You're viewing version 2.18 of the OpenSearch documentation. This version is no longer maintained. For the latest version, see the current documentation. For information about OpenSearch version maintenance, see Release Schedule and Maintenance Policy.
Keyword marker token filter
The keyword_marker
token filter is used to prevent certain tokens from being altered by stemmers or other filters. The keyword_marker
token filter does this by marking the specified tokens as keywords
, which prevents any stemming or other processing. This ensures that specific words remain in their original form.
Parameters
The keyword_marker
token filter can be configured with the following parameters.

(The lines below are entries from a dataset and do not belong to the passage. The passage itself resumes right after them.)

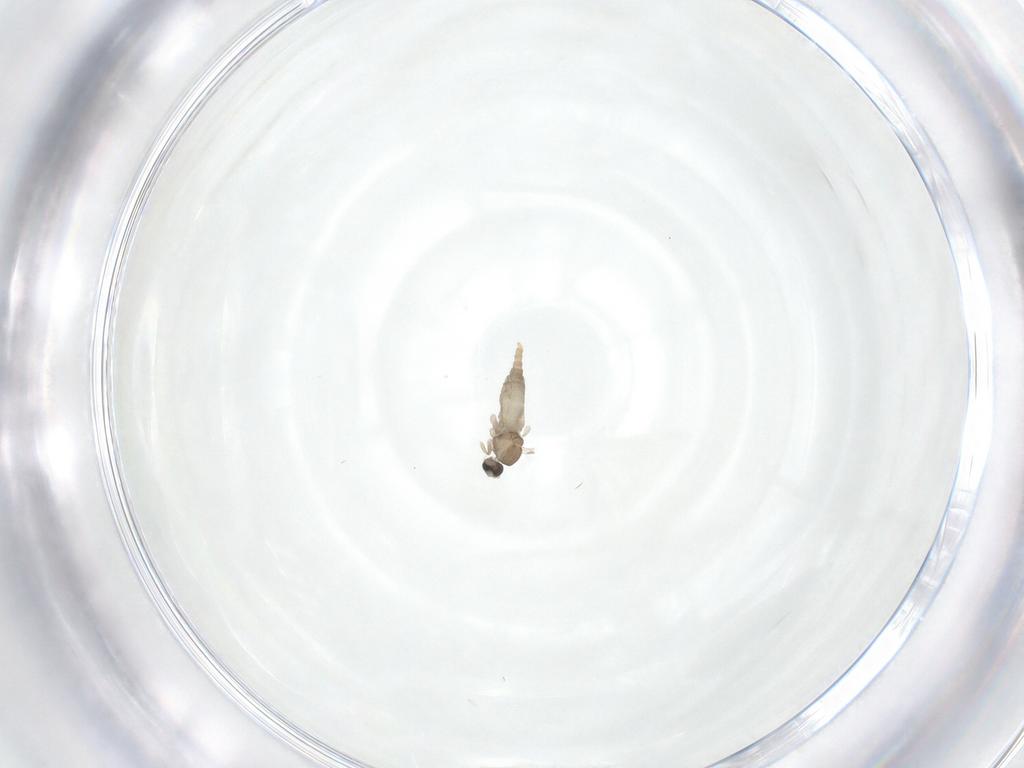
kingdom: Animalia
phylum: Arthropoda
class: Insecta
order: Diptera
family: Cecidomyiidae
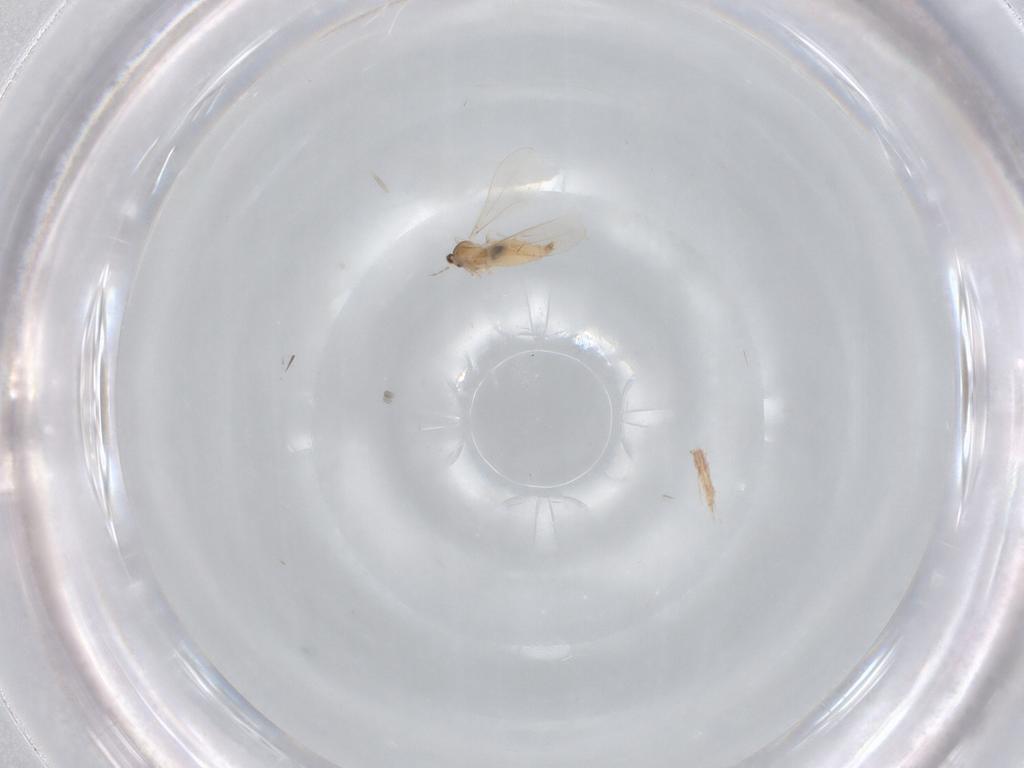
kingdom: Animalia
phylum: Arthropoda
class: Insecta
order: Diptera
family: Cecidomyiidae
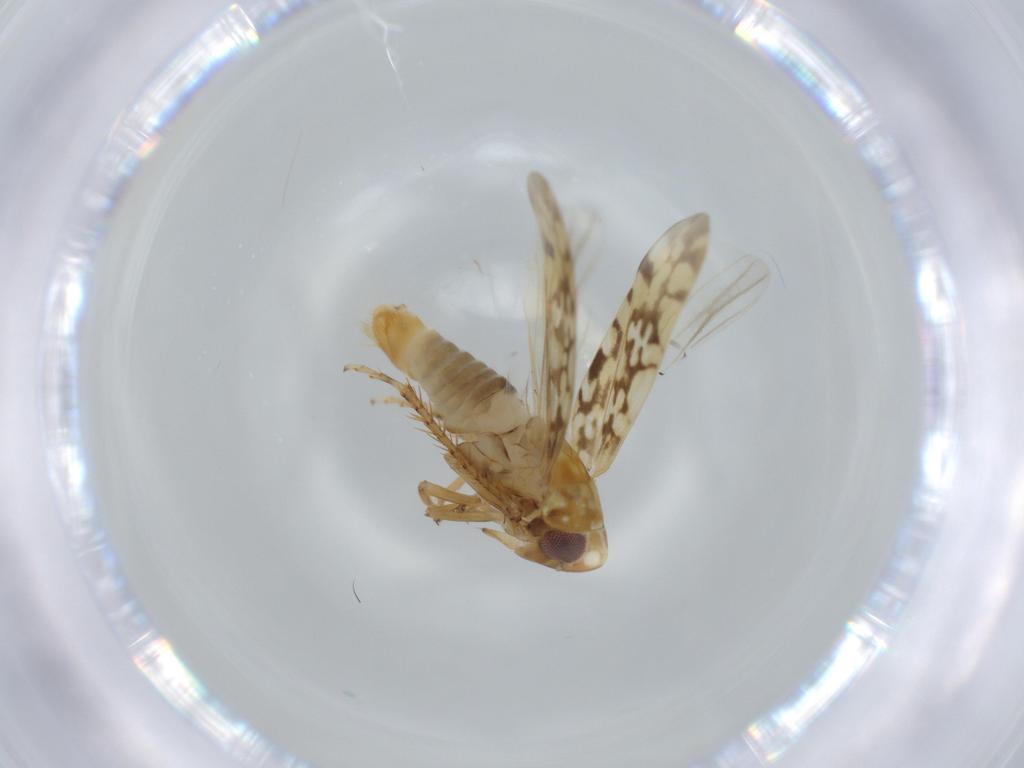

Parameter | Required/Optional | Data type | Description |
---|---|---|---|
ignore_case | Optional | Boolean | Whether to ignore the letter case when matching keywords. Default is false . |
keywords | Required if either keywords_path or keywords_pattern is not set | List of strings | The list of tokens to mark as keywords. |
keywords_path | Required if either keywords or keywords_pattern is not set | String | The path (relative to the config directory or absolute) to the list of keywords. |
keywords_pattern | Required if either keywords or keywords_path is not set | String | A regular expression used for matching tokens to be marked as keywords. |
Example
The following example request creates a new index named my_index
and configures an analyzer with a keyword_marker
filter. The filter marks the word example
as a keyword:
PUT /my_index
{
"settings": {
"analysis": {
"analyzer": {
"custom_analyzer": {
"type": "custom",
"tokenizer": "standard",
"filter": ["lowercase", "keyword_marker_filter", "stemmer"]
}
},
"filter": {
"keyword_marker_filter": {
"type": "keyword_marker",
"keywords": ["example"]
}
}
}
}
}
Generated tokens
Use the following request to examine the tokens generated using the analyzer:
GET /my_index/_analyze
{
"analyzer": "custom_analyzer",
"text": "Favorite example"
}
The response contains the generated tokens. Note that while the word favorite
was stemmed, the word example
was not stemmed because it was marked as a keyword:
{
"tokens": [
{
"token": "favorit",
"start_offset": 0,
"end_offset": 8,
"type": "<ALPHANUM>",
"position": 0
},
{
"token": "example",
"start_offset": 9,
"end_offset": 16,
"type": "<ALPHANUM>",
"position": 1
}
]
}
You can further examine the impact of the keyword_marker
token filter by adding the following parameters to the _analyze
query:
GET /my_index/_analyze
{
"analyzer": "custom_analyzer",
"text": "This is an OpenSearch example demonstrating keyword marker.",
"explain": true,
"attributes": "keyword"
}
This will produce additional details in the response similar to the following:
{
"name": "porter_stem",
"tokens": [
...
{
"token": "example",
"start_offset": 22,
"end_offset": 29,
"type": "<ALPHANUM>",
"position": 4,
"keyword": true
},
{
"token": "demonstr",
"start_offset": 30,
"end_offset": 43,
"type": "<ALPHANUM>",
"position": 5,
"keyword": false
},
...
]
}